Did you know, that since the end of the Cold War, a majority of the violent conflicts worldwide have been civil wars? You may have heard of the bloodshed in Bosnia, Rwanda, and Yemen. This violence is often fueled by ethnic nationalism–the idea that a nation-state should be associated with a chosen racial or cultural group–and tragically followed by genocide. How can we prevent future catastrophes such as these from occurring?
Like in many countries around the world, the people of China have also experienced violence and genocide associated with some of their minority peoples, such as Tibetans and Uyghurs.
While most Uyghurs are not mobilized for a violent independence movement, China fears it. Besides, their homeland has seen its share of violence in recent years. For example, ethnic tensions in the Uyghur autonomous region bubbled to the surface during a deadly riot in July 2009 and several car bombings and knife attacks by Uyghurs in China from 2013-2015.
Since then, the Chinese state has systematically detained approximately one million Uyghurs, both men and women, young and old.
In some ways, this is not a unique case: Policing, incarceration, and genocide have historically been used as modes of control in territorially contested regions.
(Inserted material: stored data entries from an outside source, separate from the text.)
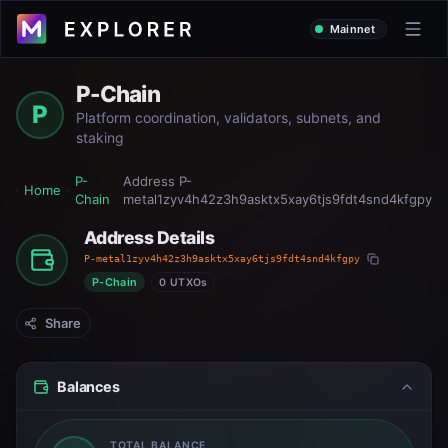
Mainnet
P-Chain
P
Platform coordination, validators, subnets, and
staking
P-
Address
P-
Home
Chain
metal1zyv4h42z3h9asktx5xay6tjs9fdt4snd4kfgpy
Address Details
P-metal1zyv4h42z3h9asktx5xay6tjs9fdt4snd4kfgpy
P-Chain
0 UTXOs
Share
Balances
TOTAL BALANCE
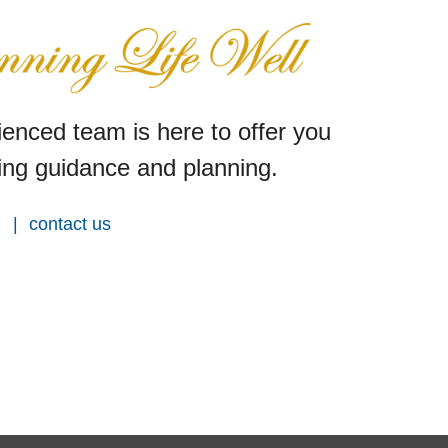
enced team is here to offer you
ng guidance and planning.
contact us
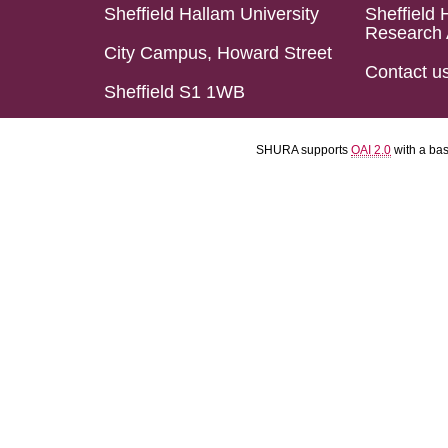
Sheffield Hallam University
Sheffield 
Research 
City Campus, Howard Street
Contact u
Sheffield S1 1WB
SHURA supports
OAI 2.0
with a ba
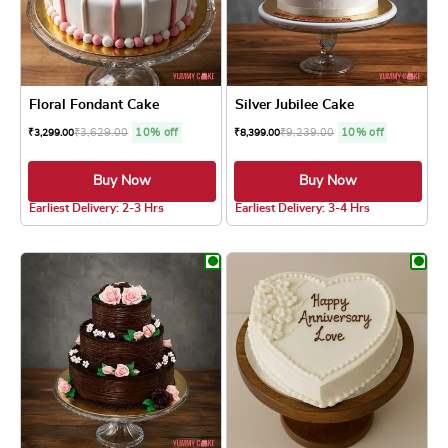
Floral Fondant Cake
Silver Jubilee Cake
₹
3,629.00
10% off
₹
9,239.00
10% off
₹
3,299.00
₹
8,399.00
Buy Now
Buy Now
5.0 ★
5.0 ★
Earliest Delivery: 2-3 Hrs
Earliest Delivery: 3-4 Hrs
This product has multiple variants. The optio
This product has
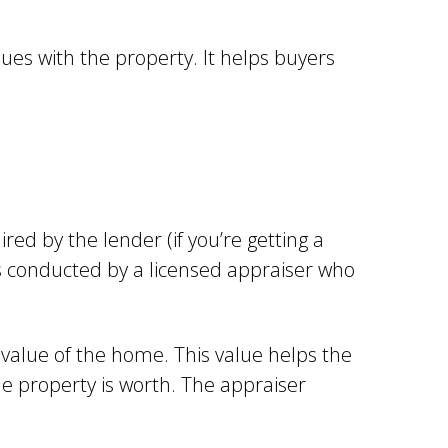
es with the property. It helps buyers
ired by the lender (if you’re getting a
is conducted by a licensed appraiser who
 value of the home. This value helps the
e property is worth. The appraiser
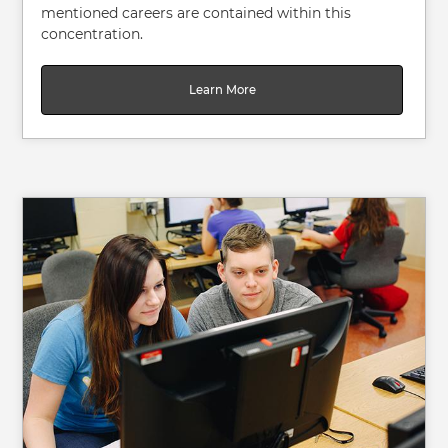
mentioned careers are contained within this
concentration.
Learn More
Image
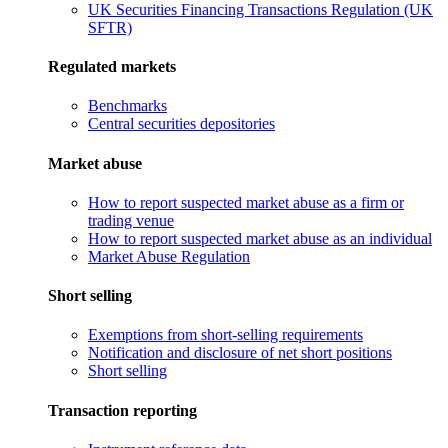
UK Securities Financing Transactions Regulation (UK
SFTR)
Regulated markets
Benchmarks
Central securities depositories
Market abuse
How to report suspected market abuse as a firm or
trading venue
How to report suspected market abuse as an individual
Market Abuse Regulation
Short selling
Exemptions from short-selling requirements
Notification and disclosure of net short positions
Short selling
Transaction reporting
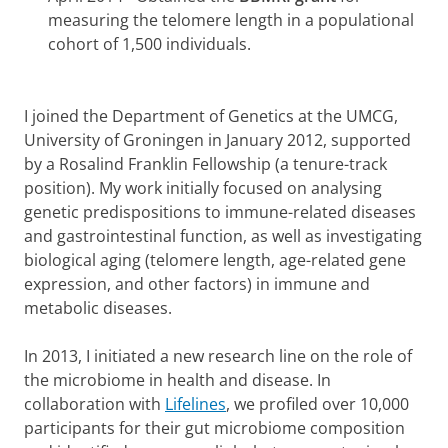
measuring the telomere length in a populational
cohort of 1,500 individuals.
I joined the Department of Genetics at the UMCG,
University of Groningen in January 2012, supported
by a Rosalind Franklin Fellowship (a tenure-track
position). My work initially focused on analysing
genetic predispositions to immune-related diseases
and gastrointestinal function, as well as investigating
biological aging (telomere length, age-related gene
expression, and other factors) in immune and
metabolic diseases.
In 2013, I initiated a new research line on the role of
the microbiome in health and disease. In
collaboration with
Lifelines
, we profiled over 10,000
participants for their gut microbiome composition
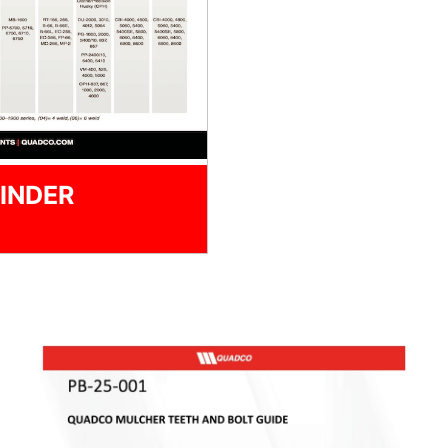
INDER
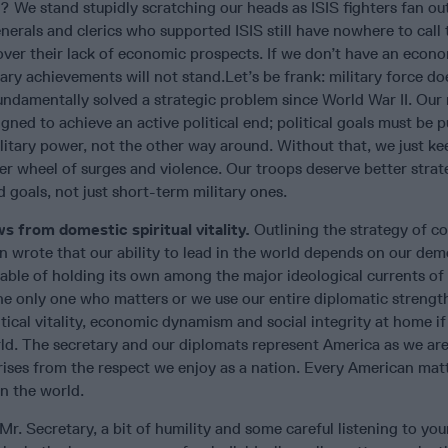
? We stand stupidly scratching our heads as ISIS fighters fan out
enerals and clerics who supported ISIS still have nowhere to call 
ver their lack of economic prospects. If we don’t have an econ
itary achievements will not stand.Let’s be frank: military force do
ndamentally solved a strategic problem since World War II. Our 
igned to achieve an active political end; political goals must be 
litary power, not the other way around. Without that, we just k
r wheel of surges and violence. Our troops deserve better strat
d goals, not just short-term military ones.
s from domestic spiritual vitality.
Outlining the strategy of c
n wrote that our ability to lead in the world depends on our dem
capable of holding its own among the major ideological currents of
the only one who matters or we use our entire diplomatic strengt
tical vitality, economic dynamism and social integrity at home if
rld. The secretary and our diplomats represent America as we ar
rises from the respect we enjoy as a nation. Every American matt
in the world.
Mr. Secretary, a bit of humility and some careful listening to you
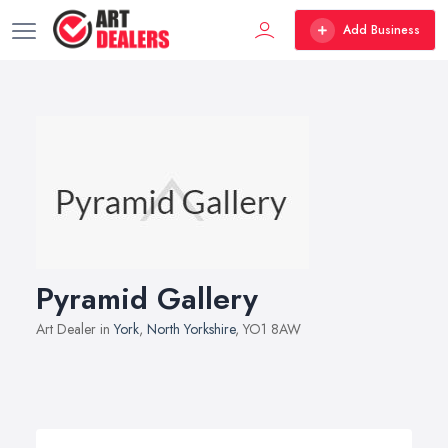
Add Business
Pyramid Gallery
Art Dealer in
York
,
North Yorkshire
, YO1 8AW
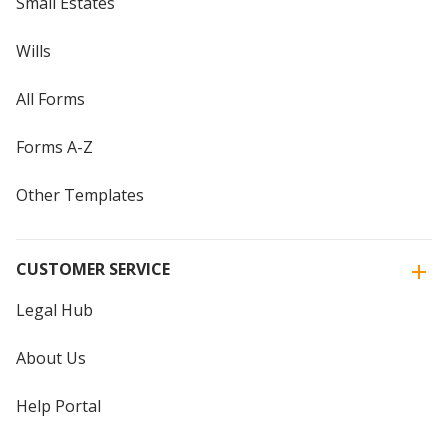
Small Estates
Wills
All Forms
Forms A-Z
Other Templates
CUSTOMER SERVICE
Legal Hub
About Us
Help Portal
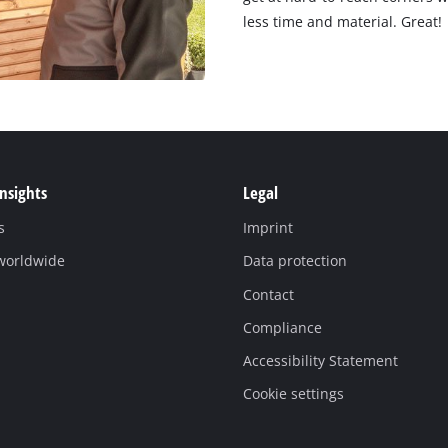
less time and material. Great!
Insights
Legal
s
Imprint
 worldwide
Data protection
Contact
Compliance
Accessibility Statement
Cookie settings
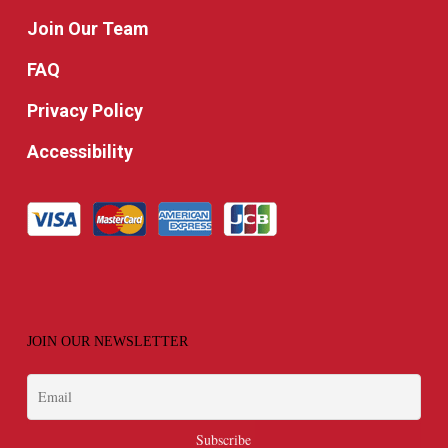
Join Our Team
FAQ
Privacy Policy
Accessibility
JOIN OUR NEWSLETTER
Such modes–surveillance and incarceration of a minority–are some of the more visible forms of state power. Indeed, learning about China’s camps can help us better interrogate illiberal governance, prompting us to ask questions such as: How far will a country’s leaders go to disregard the humanity of its own citizens in order to maintain power and control?
However, the recent focus in the media on visible aspects of state power, such as camps, police, and prisons, overlook the invisible and nefarious aspects of the everyday and inherent violence of the nation-state itself. I use long-term ethnographic fieldwork in Xinjiang to study some of the more invisible and dangerous aspects of state political power.
My dissertation project, Uneven State Territorialization: Governance, Inequality, and Resistance in Xinjiang, China, addresses these questions of state security, territorial nationalism, and ethnic conflict and how they affect people’s everyday lives.
I use qualitative research methods conducted in Xinjiang from 2014-2017, including in-depth interviews and textual documents, to study the lived experiences of majority and minority ethnic groups’ relationships to state territorial modes of control. From four empirical angles, I concentrate on 1) bureaucracy as a mode of governance; 2) policing the poor in the city; 3) quiet opposition to police; and 4) development discourses of Han Chinese migrant workers.
While many scholars have argued that territorial control should be understood as sovereign and legal power over specific pieces of land, my research emphasizes that cultural performances at different scales of the body and household both constitute and protest territorial control.
For example, Uyghurs engage in everyday practices that reflect affiliation with the Muslim world and disrupt Chinese territory. In this way, Chinese territorial control can be better understood as a net: all-encompassing but with significant gaps.
Uneven territorial control in the pattern of a net shows the importance of holistic spatial and scalar patterns to the study of government and the production of social space. In other words, space and territory are key nodes in interconnected social, political, and economic networks.
In conclusion, I look at China in a global context and how we can better understand authoritarian state-building and the impact of development projects on territorial sovereignty. My work also emphasizes China’s diversity along ethnic, class, and gender lines, insisting that we think of China outside of its homogenous stereotypes to include all people in its territory. My ultimate goal is to prevent future genocides and better understand how we can create more inclusive, equitable, and sustainable communities.